– Пока ещё да, – и присела на диван, в ногах Цецилии.
Неприятная для обеих, тем не менее привычная процедура висела в списке дел. Спасение (даже не утопающих) утопленников. Мать вздохнула.
– Я хочу, чтобы ты его навестила.
Продолжение осталось во рту: «Смотайся в Пушкин после ночи на каблуках. Благо, недалеко».
– Фотоотчёт нужен? – Язва в голосе. Язва в голове. В адрес ситуации, а не человека рядом.
– Нет, – поколебавшись, Лия решила воспринять буквально. Подтянула к себе ноги, уселась по-турецки. Во всей её фигуре была какая-то незаконченность, недопроявленность. – Я заглянула вчера. Под ним… извивалась девочка. Она была спиной, на четвереньках, меня не увидела, и я – только её волосы, да, черные волосы. В комнате чёрт пойми что, запах просто невыносимый. На полу мусор, в кухне что-то варится. Они явно кололись. Он… – смесь смущения и растерянности, – он даже не остановился, Юш. Он даже не вышел из неё, когда я зашла в комнату. Показал мне на дверь и улыбнулся. Жутко улыбнулся. Как будто в отместку за что-то, только я не понимаю, за что… Сношаться при матери, живой, это же надо! – она зажала рот рукавом, вспоминая. – Чем я его задела? Что сделала не так? Мы любили его. Даже ты. Насколько ты вообще способна любить кого-то.

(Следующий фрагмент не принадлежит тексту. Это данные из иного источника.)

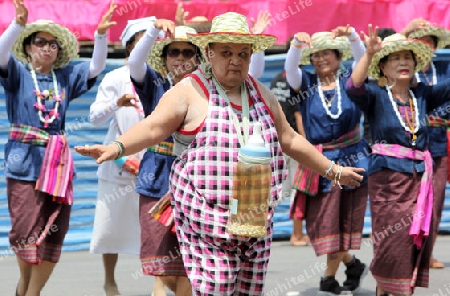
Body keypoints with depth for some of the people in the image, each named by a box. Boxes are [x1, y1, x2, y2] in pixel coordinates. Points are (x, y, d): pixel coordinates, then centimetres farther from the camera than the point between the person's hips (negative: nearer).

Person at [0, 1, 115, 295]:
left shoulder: (65, 77, 13)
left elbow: (96, 67, 6)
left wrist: (101, 34, -11)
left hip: (58, 163, 4)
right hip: (24, 161, -4)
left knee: (53, 233, 2)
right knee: (26, 231, -5)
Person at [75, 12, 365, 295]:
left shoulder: (262, 94, 14)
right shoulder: (190, 92, -4)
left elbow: (289, 139, 24)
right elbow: (152, 128, -15)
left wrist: (333, 170, 29)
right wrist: (117, 147, -33)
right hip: (208, 227, -6)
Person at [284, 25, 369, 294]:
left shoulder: (349, 80, 4)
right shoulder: (306, 84, 5)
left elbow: (363, 60, -11)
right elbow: (290, 69, -13)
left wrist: (352, 36, -29)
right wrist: (298, 44, -32)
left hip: (351, 159, -1)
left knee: (345, 218, 2)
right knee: (322, 220, 0)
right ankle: (353, 264, 21)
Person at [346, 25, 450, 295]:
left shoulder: (423, 94, 9)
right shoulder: (376, 95, -3)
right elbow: (354, 88, -23)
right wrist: (369, 54, -36)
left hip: (420, 177, 4)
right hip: (388, 177, -4)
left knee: (418, 240, 4)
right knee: (392, 242, -6)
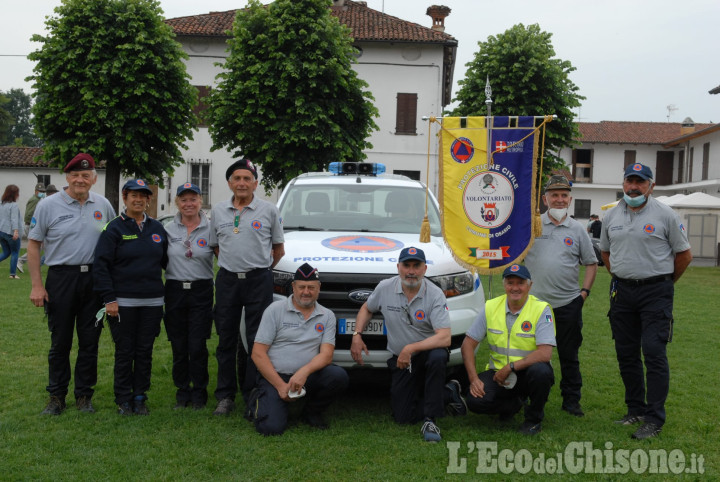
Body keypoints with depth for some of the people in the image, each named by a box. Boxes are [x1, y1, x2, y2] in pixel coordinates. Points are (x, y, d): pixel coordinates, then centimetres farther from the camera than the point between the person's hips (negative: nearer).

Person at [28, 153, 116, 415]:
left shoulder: (103, 205, 4)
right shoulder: (48, 205, -3)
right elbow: (33, 245, 0)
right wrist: (37, 285, -6)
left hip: (94, 279, 2)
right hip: (61, 278, -2)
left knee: (89, 341, 8)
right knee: (60, 342, 6)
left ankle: (84, 395, 20)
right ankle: (57, 396, 19)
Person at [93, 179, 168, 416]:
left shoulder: (157, 228, 10)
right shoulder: (114, 228, -2)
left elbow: (167, 261, 16)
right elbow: (101, 265, -6)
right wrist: (109, 299, -13)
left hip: (152, 301, 4)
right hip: (122, 301, -3)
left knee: (145, 351, 8)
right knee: (124, 352, 4)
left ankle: (140, 398, 20)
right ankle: (123, 400, 16)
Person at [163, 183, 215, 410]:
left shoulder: (211, 228, -1)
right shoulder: (169, 229, 5)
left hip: (201, 291, -2)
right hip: (175, 291, 2)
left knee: (197, 347, -3)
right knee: (179, 348, 7)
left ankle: (199, 394, 13)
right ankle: (182, 392, 21)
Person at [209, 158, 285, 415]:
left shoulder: (269, 210, 2)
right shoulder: (218, 211, 9)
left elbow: (278, 248, 9)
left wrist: (260, 268, 7)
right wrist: (232, 263, 10)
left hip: (258, 280, -2)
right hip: (227, 280, 3)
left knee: (257, 341, 1)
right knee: (226, 340, 6)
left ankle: (253, 395, 9)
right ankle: (225, 396, 14)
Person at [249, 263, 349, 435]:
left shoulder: (327, 316, 6)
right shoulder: (275, 310, -2)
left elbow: (326, 354, -4)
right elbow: (258, 353, -5)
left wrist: (304, 372, -25)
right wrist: (280, 385, -13)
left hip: (308, 376, 3)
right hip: (274, 376, -2)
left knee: (339, 376, -26)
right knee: (271, 427, -23)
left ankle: (312, 412, 4)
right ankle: (258, 399, 14)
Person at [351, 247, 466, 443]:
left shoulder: (435, 295, -17)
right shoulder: (385, 288, -7)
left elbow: (444, 338, -27)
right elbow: (366, 309, 14)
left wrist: (410, 348, -31)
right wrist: (356, 336, -1)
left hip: (427, 352, -3)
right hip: (399, 359, 3)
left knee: (437, 357, -41)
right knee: (403, 417, -5)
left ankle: (430, 420, -25)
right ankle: (449, 394, 18)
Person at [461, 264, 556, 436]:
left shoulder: (541, 309, -12)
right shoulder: (491, 307, -1)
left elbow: (545, 354, -22)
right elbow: (468, 343, 0)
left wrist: (510, 367, -21)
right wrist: (473, 378, -11)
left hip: (527, 372, -2)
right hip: (498, 373, 3)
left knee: (540, 371, -36)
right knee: (475, 401, -23)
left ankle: (534, 418, -5)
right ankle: (514, 403, 12)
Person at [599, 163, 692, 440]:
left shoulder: (665, 215, -5)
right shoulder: (611, 216, 8)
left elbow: (684, 255, 1)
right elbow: (605, 251, 22)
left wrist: (665, 282, 7)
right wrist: (619, 277, 14)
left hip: (655, 292, -5)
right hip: (622, 292, 5)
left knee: (654, 353, -10)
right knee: (626, 353, 9)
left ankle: (654, 419, -2)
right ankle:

Юна подумала: «Странно, что он ещё что-то может». Потом уточнила:
– И ты ушла?
– Ушла. А что мне было делать? Сменит замок, и всё, не попасть.
– Может, хватит уже "попадать"? Большим мальчикам это не нравится. Ты открываешь своим ключом. Нарушаешь личное пространство. И удивляешься, что оно оказалось слишком личным?
– А как ещё с ним быть? Он на особом счету. При всей анонимности лечения и так далее, он уже не восстановится в университете, не сможет выполнять даже простую работу. Мне объясняли: внимание не держится. Ему не к кому обратиться, кроме нас, а нас он, похоже, ненавидит. Как прикажешь с ним поступить? Запереть? В окно полезет. Начнёт кричать, захочется дозы, соседи вынесут дверь. Огласка в таких делах…
– Да, да. Когда он, даже пакет не завязав, мусор со шприцами выносил из окошка, это было совершенно незаметно. На площадку. Под домом.
– Окна занавесил, – продолжала Цецилия, не слыша её. – Мрак кромешный. Одна настольная лампа горит. Может, я, конечно, в такой момент пришла… Не могу я его оставить. Что бы ни вытворял… Раньше же был такой хороший ребёнок! Умный, талантливый. Вон, музыкой занимался, рисовал красиво… А теперь что-то в нём как будто сломалось. Какой-то маленький винтик. И всё. Был у нас Герман, и не стало Германа.
– Живых не хоронят, – возразила Юна.
– И всего двадцать лет.
– Двадцать один.
– Неважно. Не жил-то толком. Сам себя хоронит, вот оно что. И мне что делать? Смотреть? Молча? Отвернуться и молчать? Я не лучшая мать. Но я не смогу. – Неуверенно улыбнулась. – Ты, наверно, думаешь: опять она ноет…
– Ничего я не думаю.
– …ноет и ничего не делает. Это ты у нас делатель. Я даже трудоустроиться уже не в состоянии, чтобы себя занять. Сижу, вяжу, шью, а мысли – там, с ним… Не переключиться. Работодателям нужны молодые, здоровые. Вроде тебя.
Юна усмехнулась. В её рюкзаке лежали ампулы с анальгетиком. Ей захотелось пошутить про заколотую щиколотку. Про доктора Хауса и зависимость от обезболивающих. За забор зубов, в речь, смех не вышел.